* Doutora em Teoria Literária
Li dois textos que falam de Caetano Veloso, por alusão ao seu aniversário de 75 anos, que me mobilizaram por razões opostas. O primeiro, de Guto Leite, professor da UFRGS, pela sapiência e verdade; o segundo, de Luciano Alabarse, dramaturgo e Secretário de Cultura de Porto Alegre, pela náusea que provoca.
Há uma expressão corrente no Nordeste – "comparar Nosso Sinhô com Zé buchudo" – usada quando uma relação de semelhança entre pessoas é estapafúrdia, descabida, ofensiva, indecorosa, desarrazoadíssima. Blasfêmica.
Parece que a cidade de Porto Alegre se expande num grande picadeiro para uma tragicomédia, quando o seu claudicante prefeito é comparado ao mais brilhante artista da música brasileira, igualando-os na incompreensão do público frente aos seus propósitos de mudar o mundo.

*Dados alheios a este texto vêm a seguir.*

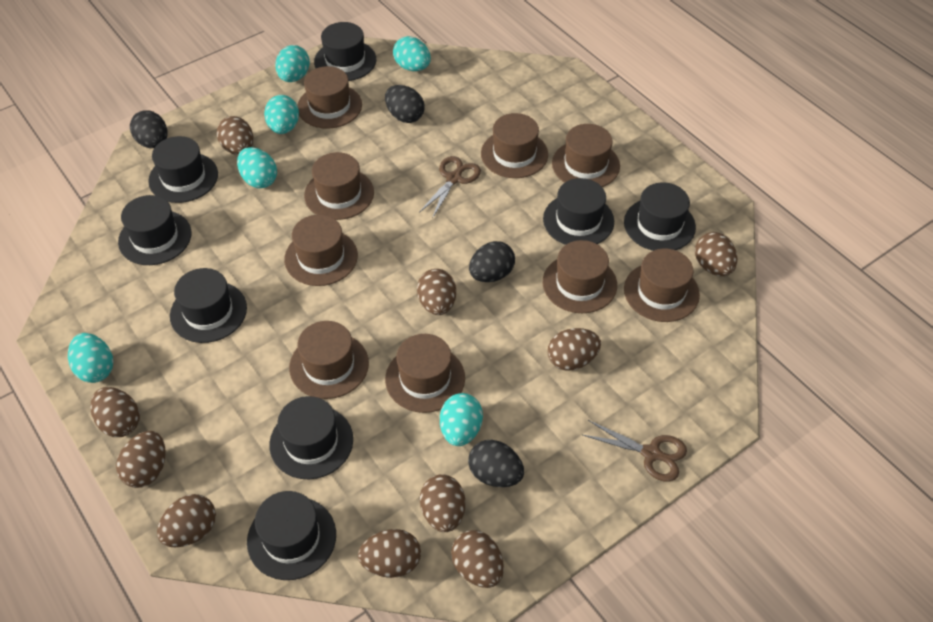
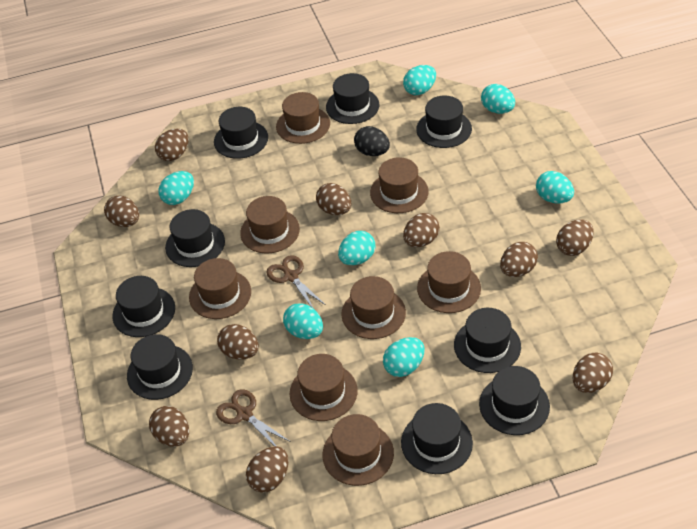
black egg: 4 -> 1
black hat: 8 -> 9
brown hat: 9 -> 8
turquoise egg: 6 -> 7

Outros setenta e cinco anos ainda seriam insuficientes para envelhecer ou calar o artista mais vigoroso, contundente, inventivo e atual da música brasileira. As diversas e múltiplas concepções do mundo, as interpretações do Brasil, as profecias estéticas, as versões de si mesmo colocam Caetano como protagonista de um panteão de imensos artistas brasileiros! Vinicius de Moraes, Tom Jobim, Chico Buarque, Gilberto Gil, todos afirmaram que Caê é o estandarte desses tempos, e não sei se eles mesmos podem rivalizar com o filho de dona Canô.
Em uma de suas profecias, Caetano afirmou que "um índio descerá de uma estrela (...) pousará no coração do hemisfério sul / Depois de exterminada a última nação indígena / E o espírito dos pássaros das fontes de água límpida / Mais avançado que a mais avançada das mais avançadas das tecnologias ". A canção antecipa o futuro de uma geração que necessitará da intervenção de um Deus para quitar suas contas. Contas que nós, a América Latina em pó, nunca cessamos de fazer crescer. Parece que o cenário já se configurou e o futuro chegou, pois que estamos concluindo o trabalho de extermínio da última nação indígena e sangrando para o vazio as fontes que já não podem alimentar o espírito dos pássaros. No ousado verso que repete um vocábulo três vezes, o profeta baiano não ignora que o "Índio" terá de ser tão avançado a ponto de superar e dominar, em meio aos fogos de artifício que saúdam a festa do capital desenfreado, a barbárie na qual estamos imersos.
Quem será o índio que nos arrancará à casa dos vendilhões? Onde estamos e quem somos, ó povo brasileiro? E os irmãos latinos, paralisados pela mesma sorte? Quiçá o Marchezan seja o nosso redentor, impávido, infalível, como Caetano Veloso? Isto é risível, indecoroso!
Ferida de morte no fogo/jogo entre corruptos e corrompidos, nossa voz terá de ser ouvida, mesmo "enquanto os homens exercem seus podres poderes". Adulando os mandões, "somos uns boçais"! Sim, Alabarse, boçais! O que pretende uma pessoa, supostamente artista, quando insulta de forma tão desarrazoada um grande artista brasileiro? Ultrajar mais ainda o povo gaúcho? Ampliar o picadeiro de seu circo de horrores? Ora, isto é comparar Nosso Sinhô com Zé buchudo!.